## TEXTO DO EXERCÍCIO
+ + + + + + +
Pasquino conta que ainda conseguiu receber indenização pela droga. Nas investigações da Eureka, foram constatados 15 carregamentos de cocaína de Colômbia, Equador e Brasil.

O mafioso conta que outro carregamento do PCC, de cem quilos, foi recusado pelos calabreses da ndrina de Plati, que alegaram que a cocaína não era de boa qualidade. O caso levou a um racha com o PCC, que passou a preferir trabalhar com a Máfia dos Bálcãs e seus grupos de albaneses, montenegrinos e sérvios.

Logo depois da prisão de Pasquino, outro mafioso, Sebastiano Giampaolo, o teria substituído. Ele inclusive reatou os contatos com albaneses depois de ter encontrado o doleiro que trabalhava no Brasil para os homens dos Bálcãs. A defesa de Giampaolo não foi localizada.
+ + + + + + +
## DADOS REGISTRADOS
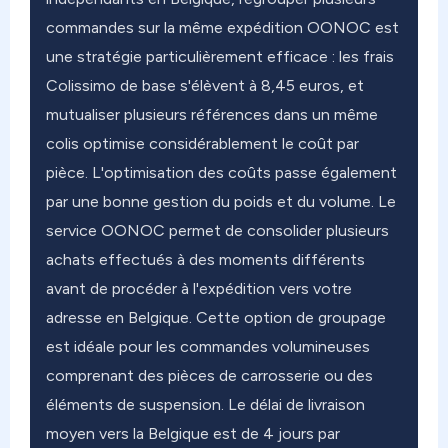
commandes sur la même expédition OONOC est
une stratégie particulièrement efficace : les frais
Colissimo de base s'élèvent à 8,45 euros, et
mutualiser plusieurs références dans un même
colis optimise considérablement le coût par
pièce. L'optimisation des coûts passe également
par une bonne gestion du poids et du volume. Le
service OONOC permet de consolider plusieurs
achats effectués à des moments différents
avant de procéder à l'expédition vers votre
adresse en Belgique. Cette option de groupage
est idéale pour les commandes volumineuses
comprenant des pièces de carrosserie ou des
éléments de suspension. Le délai de livraison
moyen vers la Belgique est de 4 jours par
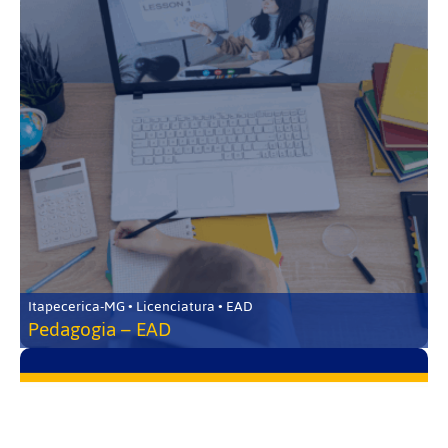
Itapecerica-MG • Licenciatura • EAD
Pedagogia – EAD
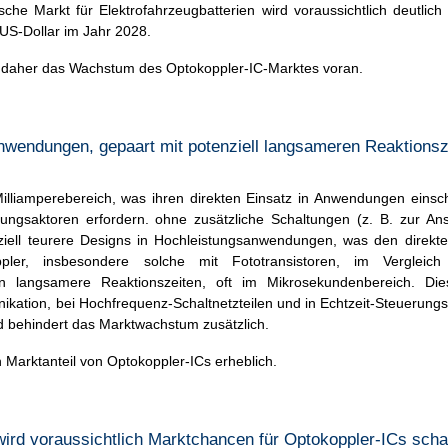
he Markt für Elektrofahrzeugbatterien wird voraussichtlich deutlic
 US-Dollar im Jahr 2028.
t daher das Wachstum des Optokoppler-IC-Marktes voran.
endungen, gepaart mit potenziell langsameren Reaktionsz
lliamperebereich, was ihren direkten Einsatz in Anwendungen einsch
ngsaktoren erfordern. ohne zusätzliche Schaltungen (z. B. zur An
nziell teurere Designs in Hochleistungsanwendungen, was den direkt
pler, insbesondere solche mit Fototransistoren, im Vergleic
en langsamere Reaktionszeiten, oft im Mikrosekundenbereich. Dies
nikation, bei Hochfrequenz-Schaltnetzteilen und in Echtzeit-Steuerung
nd behindert das Marktwachstum zusätzlich.
 Marktanteil von Optokoppler-ICs erheblich.
rd voraussichtlich Marktchancen für Optokoppler-ICs scha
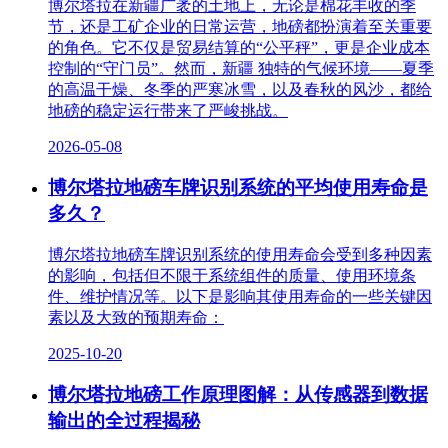
博尔塔拉在新疆广袤的土地上，无论是棉花丰收的季
节，还是工矿企业的日常运营，地磅都扮演着至关重要
的角色。它不仅是贸易结算的“公平秤”，更是企业成本
控制的“守门员”。然而，新疆 独特的气候环境——夏季
的高温干燥、冬季的严寒冰雪，以及春秋的风沙，都给
地磅的稳定运行带来了严峻挑战。
2026-05-08
博尔塔拉地磅车牌识别系统的平均使用寿命是
多久？
博尔塔拉地磅车牌识别系统的使用寿命会受到多种因素
的影响，包括但不限于系统组件的质量、使用环境条
件、维护情况等。以下是影响其使用寿命的一些关键因
素以及大致的预期寿命：
2025-10-20
博尔塔拉地磅工作原理图解：从传感器到数据
输出的全过程揭秘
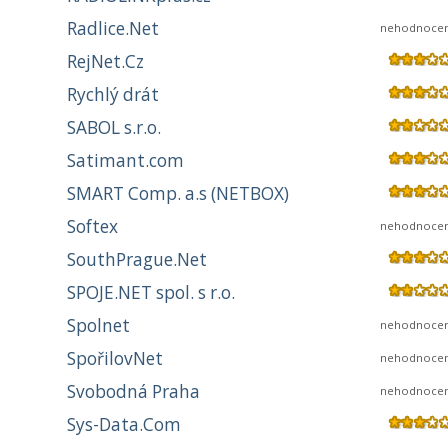
Radlice.Net
nehodnoce
RejNet.Cz
Rychlý drát
SABOL s.r.o.
Satimant.com
SMART Comp. a.s (NETBOX)
Softex
nehodnoce
SouthPrague.Net
SPOJE.NET spol. s r.o.
Spolnet
nehodnoce
SpořilovNet
nehodnoce
Svobodná Praha
nehodnoce
Sys-Data.Com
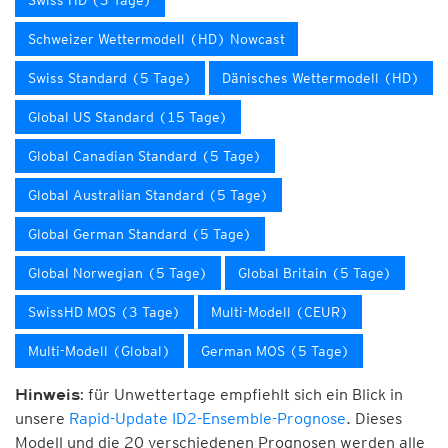
Swiss HD (3 Tage)
Schweizer Wettermodell (HD) Nowcast
Swiss Standard (5 Tage)
Dänisches Wettermodell (HD)
Global US Standard (15 Tage)
Global Canadian Standard (5 Tage)
Global Australian Standard (5 Tage)
Global German Standard (5 Tage)
Global Norwegian (5 Tage)
Global Britain (5 Tage)
SwissHD MOS (3 Tage)
Multi-Modell (CEUR)
Multi-Modell (Global)
German MOS (5 Tage)
für Unwettertage empfiehlt sich ein Blick in
Hinweis:
unsere
Rapid-Update ID2-Ensemble-Prognose
. Dieses
Modell und die 20 verschiedenen Prognosen werden alle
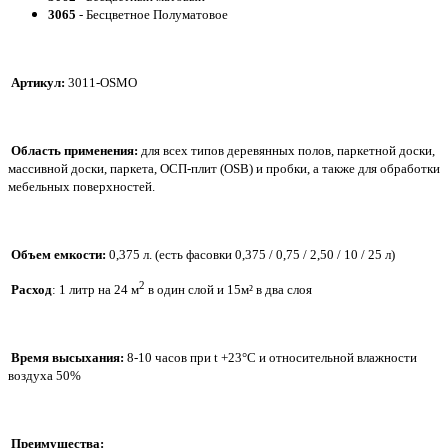
3065
- Бесцветное Полуматовое
Артикул:
3011-OSMO
Область применения:
для всех типов деревянных полов,
паркетной доски,
массивной доски, паркета, ОСП-плит (OSB) и пробки, а также для обработки
мебельных поверхностей.
О
бъем емкости:
0,375 л. (есть фасовки 0,375 / 0,75 / 2,50 / 10 / 25 л)
2
Расход
: 1 литр на 24 м
в один слой и 15м² в два слоя
Время высыхания:
8-10 часов при t +23°C и относительной влажности
воздуха 50%
Преимущества:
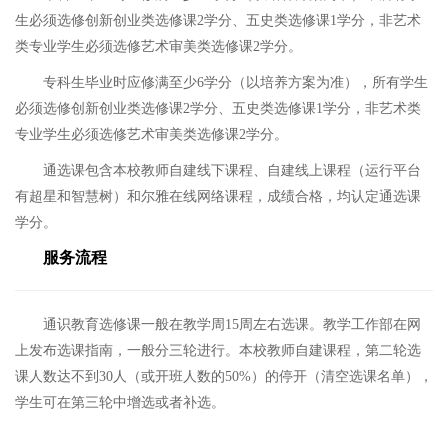
生必须选修创新创业类选修课
2
学分、五史类选修课
1
学分，非艺术
类专业学生必须选修艺术审美类选修课
2
学分。
专科生毕业时应修满至少6
学分（以培养方案为准），所有学生
必须选修创新创业类选修课
2
学分、五史类选修课
1
学分，非艺术类
专业学生必须选修艺术审美类选修课
2
学分。
通选课包含本校教师自建线下课程、自建线上课程（运行平台
有超星和智慧树）和尔雅在线网络课程，成绩合格，均认定通选课
学分。
服务
流程
通识教育选修课一般在教学周
15
周左右选课。教学工作部在网
上发布选课指南，一般分三
轮进行。本校教师自建
课程，第二
轮选
课人数达不到
30
人（或开班人数的50%）的停开（清空选课名单），
学生可在第三
轮中增选或者补选。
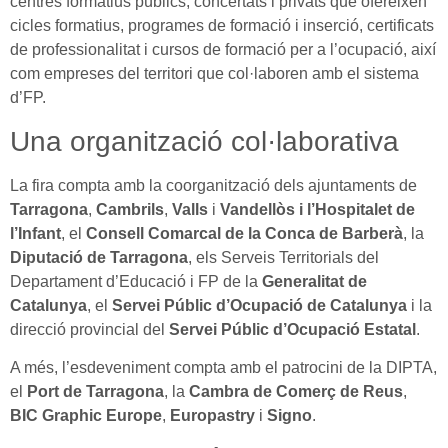
centres formatius públics, concertats i privats que ofereixen
cicles formatius, programes de formació i inserció, certificats
de professionalitat i cursos de formació per a l’ocupació, així
com empreses del territori que col·laboren amb el sistema
d’FP.
Una organització col·laborativa
La fira compta amb la coorganització dels ajuntaments de
Tarragona
,
Cambrils
,
Valls
i
Vandellòs i l’Hospitalet de
l’Infant
, el
Consell Comarcal de la Conca de Barberà
, la
Diputació de Tarragona
, els Serveis Territorials del
Departament d’Educació i FP de la
Generalitat de
Catalunya
, el
Servei Públic d’Ocupació de Catalunya
i la
direcció provincial del
Servei Públic d’Ocupació Estatal
.
A més, l’esdeveniment compta amb el patrocini de la DIPTA,
el
Port de Tarragona
, la
Cambra de Comerç de Reus
,
BIC Graphic Europe
,
Europastry
i
Signo
.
+ + + + + + +
## EXERCÍCIO 1
Reescreva de forma mais concisa, no texto sobre o tráfico de cocaína, o parágrafo iniciado por "O mafioso conta que outro carregamento do PCC", mantendo seus fatos principais.
## EXERCÍCIO 2
Dê prosseguimento ao texto sobre o tráfico de cocaína, começando logo após a frase "A defesa de Giampaolo não foi localizada."

## ESPAÇO DE RESPOSTA 1
Segundo o mafioso, os calabreses da ndrina de Plati recusaram um carregamento de cem quilos de cocaína do PCC, alegando baixa qualidade. Isso gerou um racha, e o PCC passou a preferir a Máfia dos Bálcãs, com seus grupos de albaneses, montenegrinos e sérvios.

## ESPAÇO DE RESPOSTA 2
Segundo documento do procurador Melillo, Pasquino revelou informações que envolvem “perigosas famílias da ‘Ndrangheta originárias de San Luca e Plati (Reggio Calábria), Volpiano (Turim) e Guardavalle (Catanzaro)”, assim como o tráfico pelos portos de Santos, Paranaguá (PR) e João Pessoa.

Vincenzo Pasquino e sua mulher Morena foram vigiados pela polícia em São Paulo mantendo encontros enquanto ele cuidava do envio de cocaína para a Europa. Foto: Polícia Civil / Reprodução / Estadão

É muito raro um chefe ‘Ndrangheta decidir delatar. É que a organização é fundada nos vínculos familiares das ndrinas, os clãs mafiosos, o que a fez por décadas ficar imune às tentativas do Estado italiano de romper a lei do silêncio, a omertà, em torno de suas atividades.

Pasquino promete ainda entregar aos procuradores italianos o mapa das principais rotas internacionais da droga e seus contatos com os narcotraficantes turcos e operadores chineses ligados à lavagem de dinheiro. Deve também revelar novos detalhes sobre seus amigos do PCC, a turma do Tatuapé. Eis uma história que está apenas no começo.